The danger lies not just in their knowledge but in their disillusionment. And it grows silently in organisations where hard work is unrecognised, wellbeing is poorly managed and psychological safety is low.
Your values won’t save you
Many organisations have mission statements and values that reference integrity, openness, and care. But Armstrong-Smith challenges HR leaders to look beneath the slogans. When an incident occurs, what really happens? Who gets blamed? Who feels safe to speak up? What changes and what doesn’t?
“The scapegoat is not usually someone in a leadership role… they’re someone quite junior. Someone we can control. Someone we can show to the outside world, ‘We took action.’ But nothing has actually changed.”
Without honest examination of cultural dynamics organisations fall into a cycle of blame and denial. Disciplinary action might satisfy stakeholders temporarily. But if underlying conditions like overwork, fear, opaque processes and poor communication are left unaddressed the breach will recur.

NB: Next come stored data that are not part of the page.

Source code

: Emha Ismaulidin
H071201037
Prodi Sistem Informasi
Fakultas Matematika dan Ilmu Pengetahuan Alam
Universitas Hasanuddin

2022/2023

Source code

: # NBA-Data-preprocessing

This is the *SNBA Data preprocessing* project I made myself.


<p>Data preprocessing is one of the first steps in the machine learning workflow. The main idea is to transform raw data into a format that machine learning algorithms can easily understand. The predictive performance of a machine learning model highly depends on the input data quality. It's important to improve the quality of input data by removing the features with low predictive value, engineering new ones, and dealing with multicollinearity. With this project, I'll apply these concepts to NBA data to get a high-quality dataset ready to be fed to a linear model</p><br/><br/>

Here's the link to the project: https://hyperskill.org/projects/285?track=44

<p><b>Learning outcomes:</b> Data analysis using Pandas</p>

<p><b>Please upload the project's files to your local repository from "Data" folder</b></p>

Public inquiry reports into major crises (including non-cyber ones) consistently show the same themes: missed warning signs, ineffective leadership, ignored audit findings and failed whistleblowing channels.
“You’ve been told. You had audit reports. You had test reports. You had previous incidents. In fact, there was another company just last week that had an incident like this and you just wiped your brow and moved on,” notes Armstrong-Smith.
HR’s role in building human-centric security
So how can HR turn culture into a defence, rather than a risk factor?
Armstrong-Smith outlines a vision for human-centric security, one rooted in empathy, empowerment, transparency and readiness. And it’s HR, not IT, that holds the keys to embedding this at scale.
-
Build psychological safety
Employees must feel safe to admit mistakes or raise concerns, especially when the stakes are high. HR leaders should review whistleblowing processes, examine disciplinary patterns and create environments where early reporting is seen as a strength rather than a weakness.
-
Empower people to say no
Attackers rely on urgency. Cultures that reward unquestioning compliance are easier to exploit. Train employees, including those at junior levels, to pause, question and verify. Make this the norm, not the exception.
-
Embrace the red
Too often senior leaders prefer PowerPoint slides with green traffic lights and neat graphs. But if the underlying reality is risk-laden, optimism becomes dangerous. HR should help foster board cultures that welcome difficult truths.
-
Prepare for the worst day
Most business continuity plans are process-heavy and people-light. HR must ensure that cyber preparedness includes emotional and leadership readiness for the stress, blame, confusion and decision-making that follow an attack. As Armstrong-Smith says: “Train like you fight to fight like you train.”
-
Support leadership under pressure
Executives are often the most targeted in cyberattacks, impersonated in phishing, manipulated for access or overloaded with responsibility. HR must provide support, training and systems that reduce single points of failure.
Where culture meets risk
Armstrong-Smith calls for empathy and empowerment not just as cultural values but as strategic defences. Cyber attackers will keep coming. AI will make them faster, harder to detect and more persuasive. But your best defence is still your people, as long as they feel safe, valued and equipped to act.
In the end the weakest link in your organisation is not your people. It’s what they’ve been led to believe: that mistakes are fatal, that silence is safer, that nobody is listening.
If HR can change that belief and build cultures of care, courage and accountability then the risk doesn’t disappear. But it becomes visible. And visibility is the first step to protection.